I believe in the absolute, unwavering, constant goodness of God—God cannot not be good. But that belief, which is slowly becoming a deeper trust, is simply not able to explain certain realities, and an essential incompatibility between painful reality and God’s goodness cannot be denied. I can say it is an apparent contradiction, not a real one, because I clearly do not and cannot have all the facts. Nevertheless, it is a dark faith that clings to truth about God despite the absence of “answers.”

It would be easy to pitch all the faith overboard in light of these incompatibilities if there were better answers to the mysteries and miseries we encounter on this journey, but if I did so, bigger, more daunting problems and enigmas would rear their ugly heads, and still I would be left with essential contradictions and incongruities. Atheism, even agnosticism, is no satisfying answer, only a chosen posture in the face of our common dilemma.

There is also this undefinable awareness that part of the conundrum, part of the tension, is due to the smallness and boundaried nature of our thinking about God. He is greater than our carefully articulated doctrines will allow. But this “greaterness” is more, not less. In this restless awareness that evangelical faith cannot “hold” all the inscrutable twists and turns of knowing God in our midst, some have dissolved (not rejected, just redefined) the historical outlines of faith. Resurrection is not really resurrection, just an inner awakening; holiness is not really holiness, just a sense of wholeness; sin is not really sin, just brokenness; repentance is not really repentance, just accepting yourself; salvation is not really salvation, just awareness of salvation.
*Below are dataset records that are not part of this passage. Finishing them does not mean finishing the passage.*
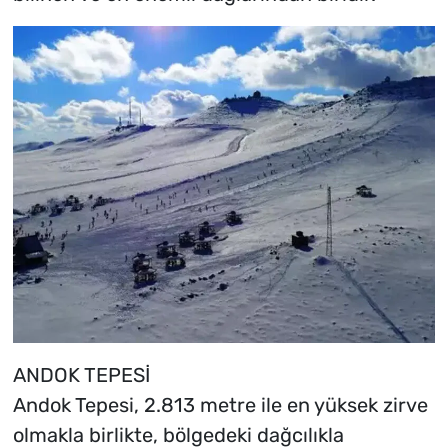
ANDOK TEPESİ
Andok Tepesi, 2.813 metre ile en yüksek zirve
olmakla birlikte, bölgedeki dağcılıkla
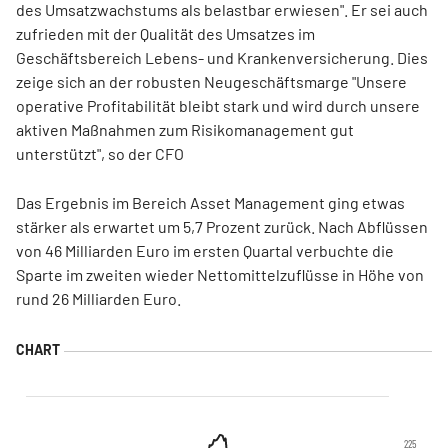
des Umsatzwachstums als belastbar erwiesen". Er sei auch
zufrieden mit der Qualität des Umsatzes im
Geschäftsbereich Lebens- und Krankenversicherung. Dies
zeige sich an der robusten Neugeschäftsmarge "Unsere
operative Profitabilität bleibt stark und wird durch unsere
aktiven Maßnahmen zum Risikomanagement gut
unterstützt", so der CFO
Das Ergebnis im Bereich Asset Management ging etwas
stärker als erwartet um 5,7 Prozent zurück. Nach Abflüssen
von 46 Milliarden Euro im ersten Quartal verbuchte die
Sparte im zweiten wieder Nettomittelzuflüsse in Höhe von
rund 26 Milliarden Euro.
225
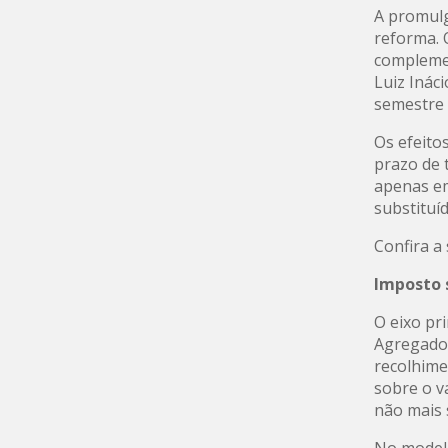
A promulg
reforma. 
complemen
Luiz Inác
semestre 
Os efeito
prazo de 
apenas em
substituí
Confira a
Imposto 
O eixo pr
Agregado 
recolhime
sobre o v
não mais 
No modelo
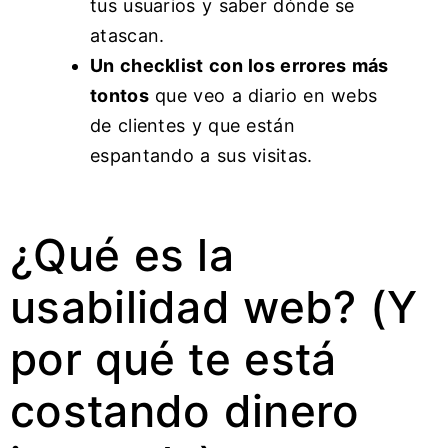
tus usuarios y saber dónde se
atascan.
Un checklist con los errores más
tontos
que veo a diario en webs
de clientes y que están
espantando a sus visitas.
¿Qué es la
usabilidad web? (Y
por qué te está
costando dinero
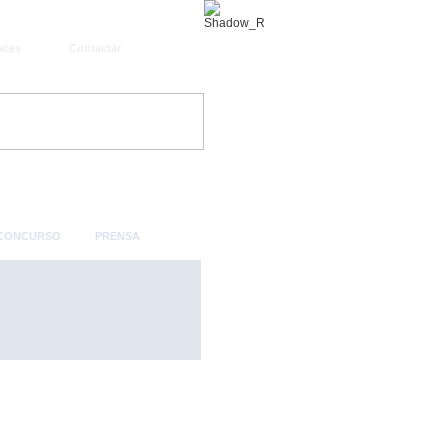
aces
Contactar
 CONCURSO
PRENSA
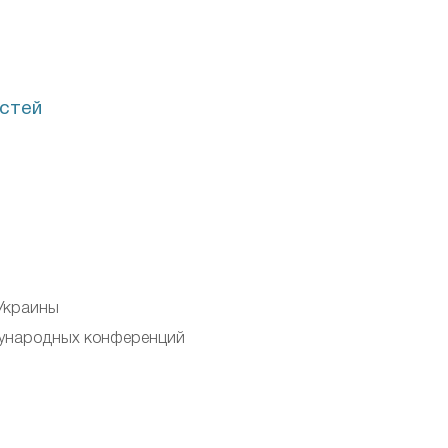
остей
 Украины
дународных конференций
The real challenge, I think, is that Reality can only be found by plunging ourselves more deeply into revelation. These ancient teachings are, as C.S. Lewis once wrote, bigger on the inside than they are on the outside. We too often live with them on the outside, and out there, they’re just not big enough.

Our thinking gets stuck in the irrigation channels that bring the Living Water to our souls, but those channels connect to wide rivers rushing toward a vast unboundaried ocean. All that Jesus revealed about God is true, but it is the beginning, not the end.